The South West section of a specially commissioned map of England and Wales by artist-cartographer Stephen Walter. The map will be on display at the exhibition from Monday, October 13.

Faerie Land exhibition to transform University of Exeter Forum

A groundbreaking exhibition inspired by the prominent English Renaissance poet Michael Drayton will open to the public at the University of Exeter on 7 October 2015. The free exhibition will take place in the Forum Street and will run until 20 November.

Previously on display at the Royal Geographical Society in London, the ‘Faerie Land: Michael Drayton’s Vision of Britain’ exhibition is dedicated to Drayton’s 15,000-line poem, Poly-Olbion, which describes the landscape, history and traditions of early modern England and Wales, county by county. The poem was published in 1612 and 1622, accompanied by unique decorative county maps by William Hole.

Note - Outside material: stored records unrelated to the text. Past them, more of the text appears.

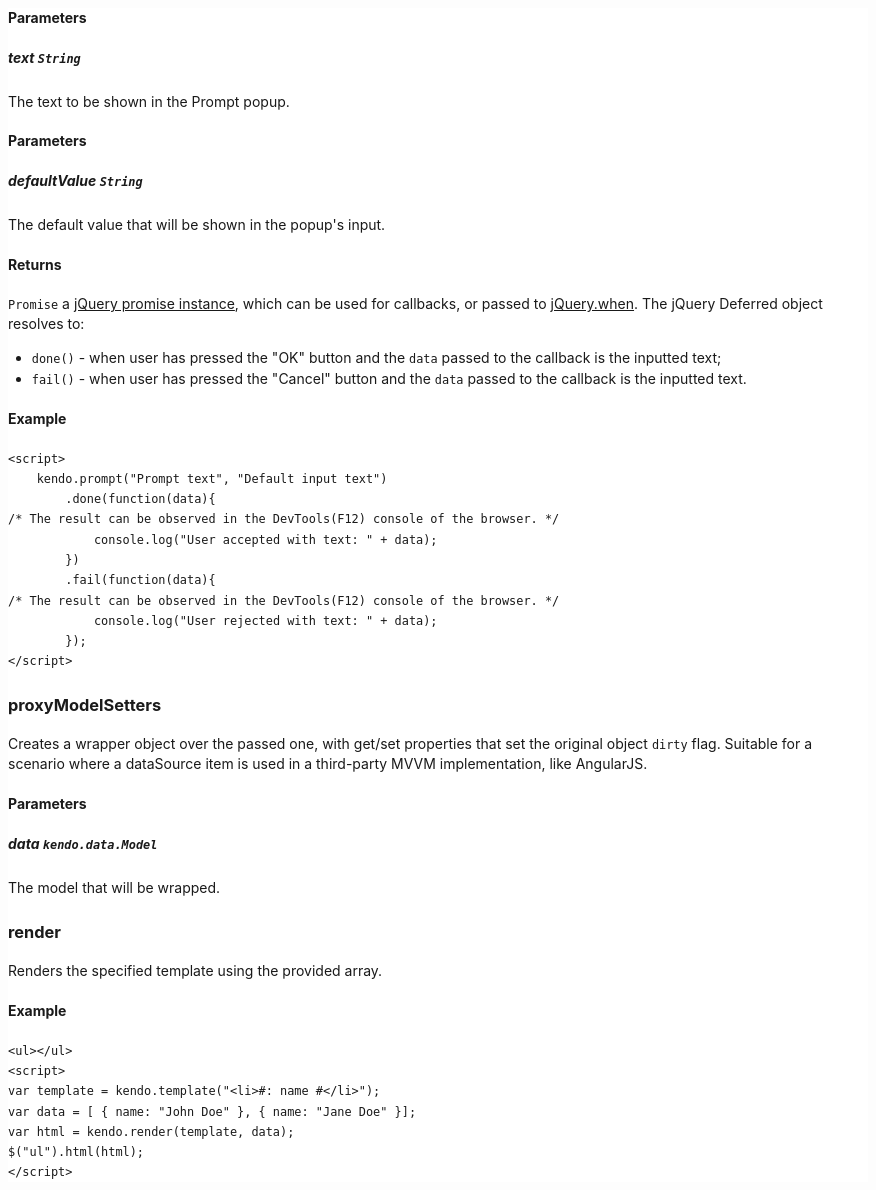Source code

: #### Parameters

##### text `String`

The text to be shown in the Prompt popup.

#### Parameters

##### defaultValue `String`

The default value that will be shown in the popup's input.

#### Returns

`Promise` a [jQuery promise instance](https://api.jquery.com/Types/#Promise), which can be used for callbacks, or passed to [jQuery.when](https://api.jquery.com/jQuery.when/). The jQuery Deferred object resolves to:

* `done()` - when user has pressed the "OK" button and the `data` passed to the callback is the inputted text;
* `fail()` - when user has pressed the "Cancel" button and the `data` passed to the callback is the inputted text.

#### Example

    <script>
        kendo.prompt("Prompt text", "Default input text")
            .done(function(data){
	/* The result can be observed in the DevTools(F12) console of the browser. */
                console.log("User accepted with text: " + data);
            })
            .fail(function(data){
	/* The result can be observed in the DevTools(F12) console of the browser. */
                console.log("User rejected with text: " + data);
            });
    </script>

### proxyModelSetters

Creates a wrapper object over the passed one, with get/set properties that set the original object `dirty` flag. Suitable for a scenario where a dataSource item is used in a third-party MVVM implementation, like AngularJS.

#### Parameters

##### data `kendo.data.Model`

The model that will be wrapped.

### render

Renders the specified template using the provided array.

#### Example
    <ul></ul>
    <script>
    var template = kendo.template("<li>#: name #</li>");
    var data = [ { name: "John Doe" }, { name: "Jane Doe" }];
    var html = kendo.render(template, data);
    $("ul").html(html);
    </script>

Named after Drayton’s alternative title for Poly-Olbion, the ‘Faerie Land’ exhibition is the product of a year-long collaboration between University of Exeter researchers, the acclaimed arts organisation Flash of Splendour, professional artists, and a number of South-West schools, including the WESC Foundation in Exeter. Flash of Splendour, an educational organisation that empowers disabled, marginalised and disadvantaged children and young people through the creative arts, coordinated a wide range of workshops and activities devoted to Poly-Olbion through the 2014-15 school year.

The exhibition brings into the same space seventeenth-century images, artwork and film generated through the project’s schools-based workshops, and original pieces by contemporary professional artists. The exhibits as a whole – ranging from a powerful series of self-portraits by children superimposed upon places of significance to them, to an imposing upside-down map of England and Wales by the acclaimed cartographic artist Stephen Walter – reflect powerfully upon the relation between place and identity and the contested nature of the nation through history.

Professor Andrew McRae, Professor of Renaissance Studies at the University of Exeter said: “The exhibition is a bold and visually striking attempt to rethink the ‘vision’ of an early seventeenth-century description of the British nation.

“The exhibition is part of a larger project that is an imaginative and innovative effort to combine complex literary and artistic works – and work that is the subject of academic research at Exeter – with a broader educational agenda, specifically with children who have special educational needs.”

The exhibition is jointly funded by the Arts and Humanities Research Council and the Heritage Lottery Fund.